Do you know if Leishmania is prokaryotic or eucarotic? Some eucarotic
protozoan have been said to not be susceptible to CS in some stages of their
cycle. It may have to do with the particle size of the silver too, regarding
being able to penetrate the cell and or nuclear membrane.

Anecdotally: one observer on this list said a couple of years ago that
paramecium are killed with the addition of very dilute CS to the slide
during observation.  I asked him if he was sure that the heat from the lamp
was not killing them and he said no, they could tolerate more time in the
light without the addition of the CS. If memory serves, they are eucarotic.

Bottom line: the CS can do no harm, and will may kill the parasites, at
least in some part of their life cycle.


James-Osbourne: Holmes



-----Original Message-----
From: Catherine Creel [mailto:[email protected]]
Sent: Monday, February 04, 2002 10:45 AM
To: [email protected]
Subject: Re: CS>leishmania


James wrote:


<<No experience, but...
I it may be similar to Lyme.

CS will probably kill it.>>

   Seeing that one is a parasite and the other a bacteria,
similarity, if any, is severly restricted.

Lyme disease is an infection caused by Borrelia burgdorferi,
a member of the family of spirochetes, or corkscrew-shaped
bacteria.


There are two forms of the Leishmania parasite, the intracellular amastigote
form found in the vertebrate host, and the promastigote
form predominately found in the insect vector.

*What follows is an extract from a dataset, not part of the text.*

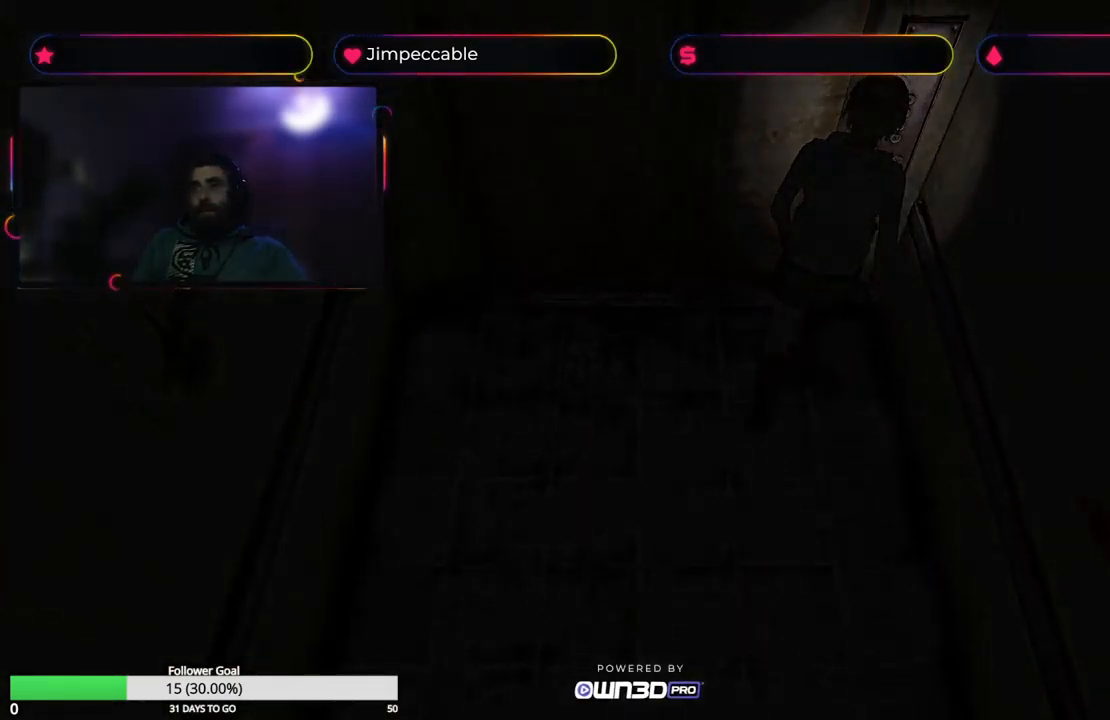
{"buttons": [], "left_stick": "center", "right_stick": "center", "events": []}
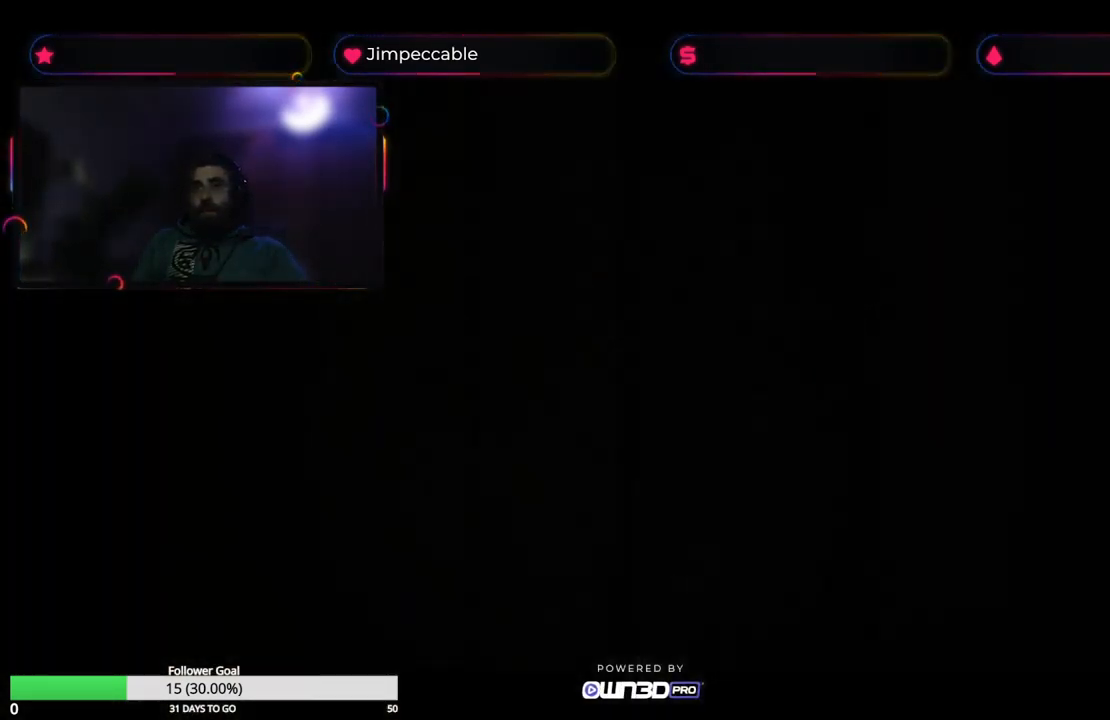
{"buttons": [], "left_stick": "center", "right_stick": "center", "events": []}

Amastigotes: are spherical in shape, only about 2.5 to 5 µm in diameter, and
are contained within a parasitophagus vacuole within a macrophage. There is
a prominent nucleus and kinetoplast, and the cytoplasm is vacuolated and
contains lysosomes. The outer membrane has a polysaccharide component but
there is no surface coat.

Promastigote: The promastigote is a similar in structure, apart from the
prominent flagella. The surface membrane has binding site molecules such as
glycoproteins, and manose receptors have also been detected. These are
important in the uptake of the promastigotes by the macrophages. Antibodies
in the host serum bind to the promastigotes and facilitate uptake and entry
into the macrophage. The macrophages having Fc receptors on there surface.


There are 5 principal species of Leishmania causing three main forms of the
disease in humans.

Dermal cutaneous leishmaniasis - L. tropica, L. major
Visceral leishmaniasis - L. donovani (L. chagasi)
Mucocutaneous leishmaniasis - L. braziliensis, L. mexicana
L. tropica and L. major

These two species have very similar life cycles and result in similar
clinical symptoms of disease but have different geographical distributions.

Major complex- North Africa, Middle East, West India, Sudan

Tropica complex - Ethiopia, India, European Mediterranean region, Middle
East, Kenya, North Africa

Dermal leishmaniasis, also known as tropical sore, is transmitted by the
sandfly genus Phlebotomus. The infection site is usually localized to the
site in which the sandfly bite occurs. The amastigotes multiply in the
reticuloendothelial system of the skin. The incubation period spans from a
period of day up to several months. A symptom of the developing infection is
the appearance on the surface of the skin of a small red papule, the result
of the development of a thin crust on the skin at the bite site which hides
the developing ulcer underneath. However, several sites of infection which
are close together may coalesce to form a large sore on the skin. If kept
clean the sores will heal spontaneously within 2 months to 1 year. However,
these sores often are the sites of secondary infections and can result in
permanent disfiguration. Examples of secondary infections are a spirochete
infections which causes a condition known as Yaws and a disease condition
known as myiasis where the ulcers become infected with fly maggots.

Once the infection has been cleared the host is immune to reinfection.
In some regions, natives inoculate their children in a site normally not
visible to protect the child from getting disfiguring scars latter in life.